- Died: 27 November 602 Harbor of Eutropius, Chalcedon (modern-day Kadıköy, Istanbul, Turkey)
- Burial place: Monastery of Saint Mamas (modern-day Istanbul, Turkey)
- Parents: Maurice (father); Constantina (mother);

= Tiberius (son of Maurice) =

Byzantine noble

Tiberius (Greek: Τιβέριος; died 27 November 602) was the second son of Byzantine Emperor Maurice and his wife Constantina. His father intended him to inherit Italy and the western islands, centered in Rome; however, this did not come to fruition as his father was overthrown by the new Emperor Phocas, who had him and his father executed, along with his younger brothers, in the Harbor of Eutropius, Chalcedon.

==Early life and family==
Tiberius was the second son of Byzantine Emperor Maurice, and Constantina. He was named in honor of Emperor Tiberius II, his maternal grandfather. He had an older brother, Theodosius, four younger brothers, Peter, Paul, Justin, and Justinian, and three sisters, Anastasia, Theoctiste, and Cleopatra. Maurice was not only the first Byzantine emperor since Theodosius I to produce a son, but his and Constantina's ability to produce numerous children was the subject of popular jokes.

Maurice had served as magister militum per Orientem, the commander of Byzantine forces in the East, securing decisive victories over the Sassanian Empire. The ruling Byzantine Emperor, Tiberius II, weakened by illness, named Maurice one of his two heirs, alongside Germanus, planning to divide the empire in two, giving Maurice the Eastern half. However, Germanus declined, and therefore, on 13 August 582, Maurice was married to Constantina and declared emperor. Tiberius II died the following day, and Maurice became sole emperor.

==Later life==
According to his father's will, written in 597 when he was suffering from severe illness, Maurice intended for Tiberius to rule Italy and the western islands, centered in Rome, rather than Ravenna, with Theodosius ruling in the East, centered in Constantinople. Theophylact Simocatta, a contemporary source, states that the remainder of the empire would be split by Maurice's younger sons, and Byzantist J. B. Bury suggests one would rule North Africa, and the other Illyricum, including Greece, with Domitian of Melitene as their guardian. Historian Henning Börm suggests that in this arrangement, Theodosius would serve as senior augustus, Tiberius as junior augustus, and the younger brothers as caesars.

In 602 Maurice ordered the Byzantine army to winter beyond the Danube, causing troops exhausted by warfare against the Slavs to rise up, and declare Phocas their leader. The troops demanded Maurice abdicate in favor of Theodosius or General Germanus. On 22 November 602, facing riots in Constantinople led by the Green faction, Maurice and his family boarded a warship bound for Nicomedia. Theodosius may have been at that time in the Sasanian Empire, on a diplomatic mission, or, according to some sources, was later sent by Maurice to request aid from the Sassanian Emperor Khosrow II.

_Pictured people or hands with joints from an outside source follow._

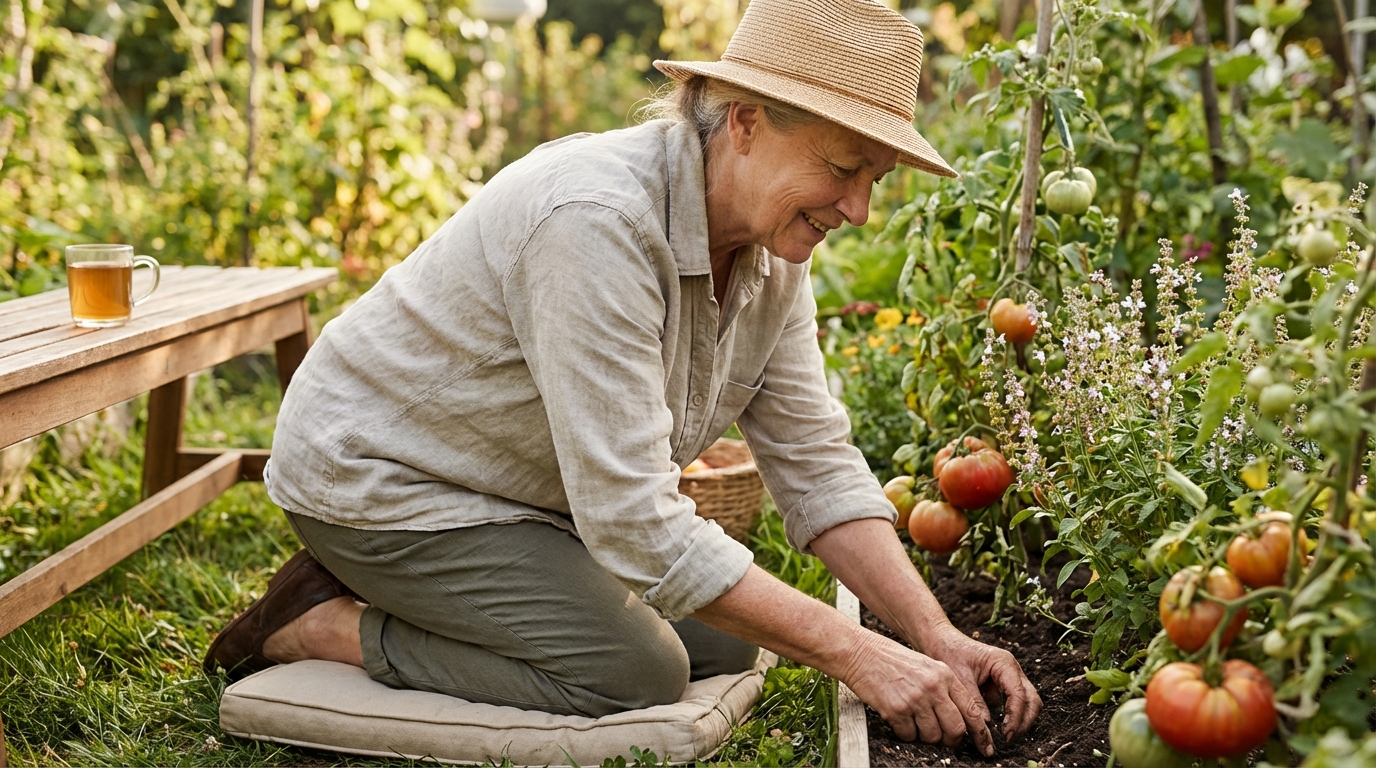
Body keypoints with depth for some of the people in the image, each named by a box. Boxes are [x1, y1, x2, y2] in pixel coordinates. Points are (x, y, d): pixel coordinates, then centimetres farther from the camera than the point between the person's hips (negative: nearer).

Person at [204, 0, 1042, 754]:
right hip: (379, 474, -9)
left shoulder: (773, 248, -7)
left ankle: (425, 599, 15)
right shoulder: (599, 223, -35)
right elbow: (634, 520, -36)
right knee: (635, 672, -21)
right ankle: (329, 622, -2)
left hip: (531, 492, 9)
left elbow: (816, 460, -5)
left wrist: (935, 636, -17)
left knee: (727, 641, 5)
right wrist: (856, 655, -33)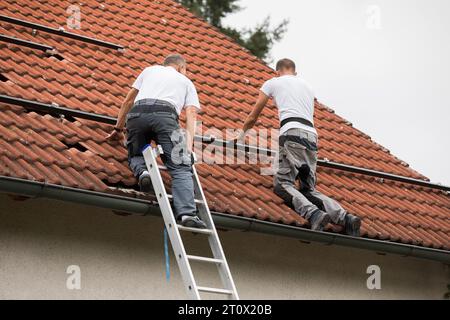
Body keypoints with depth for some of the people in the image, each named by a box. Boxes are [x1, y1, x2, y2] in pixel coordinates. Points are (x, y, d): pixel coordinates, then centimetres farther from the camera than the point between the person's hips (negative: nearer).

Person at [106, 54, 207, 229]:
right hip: (165, 114, -2)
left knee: (135, 155, 27)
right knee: (180, 168, -8)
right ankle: (187, 213, -27)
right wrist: (189, 148, 9)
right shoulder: (186, 81, 32)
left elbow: (128, 101, 36)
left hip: (137, 113, 2)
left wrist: (118, 129, 44)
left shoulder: (150, 70, 37)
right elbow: (191, 115, 16)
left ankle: (142, 171, -7)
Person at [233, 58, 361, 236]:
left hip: (293, 132, -5)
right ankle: (345, 218, -16)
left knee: (283, 183, -12)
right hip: (312, 135, 5)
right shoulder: (307, 86, 33)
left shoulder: (273, 83, 20)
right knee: (309, 189, 6)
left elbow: (253, 116, 28)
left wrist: (242, 132, 48)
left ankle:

Phocas was crowned emperor the next day, on the 23rd, after he arrived in the capital. After surviving a storm, Tiberius and his family landed at Saint Autonomos, near Praenetus, 45 mi from Constantinople, but were forced to stay there due to Maurice's arthritis, which left him bed-ridden. They were captured by Lilios, an officer of Phocas, and brought to the Harbor of Eutropius at Chalcedon, where on 27 November 602, Tiberius and his four younger brothers were put to death, followed by Maurice himself. Their remains were gathered by Gordia, Tiberius' aunt, and interred at the Monastery of Saint Mamas, which she had founded. Theodosius was subsequently captured and executed when he returned, while Constantina and her daughters were taken under the protection of Cyriacus II, the Patriarch of Constantinople.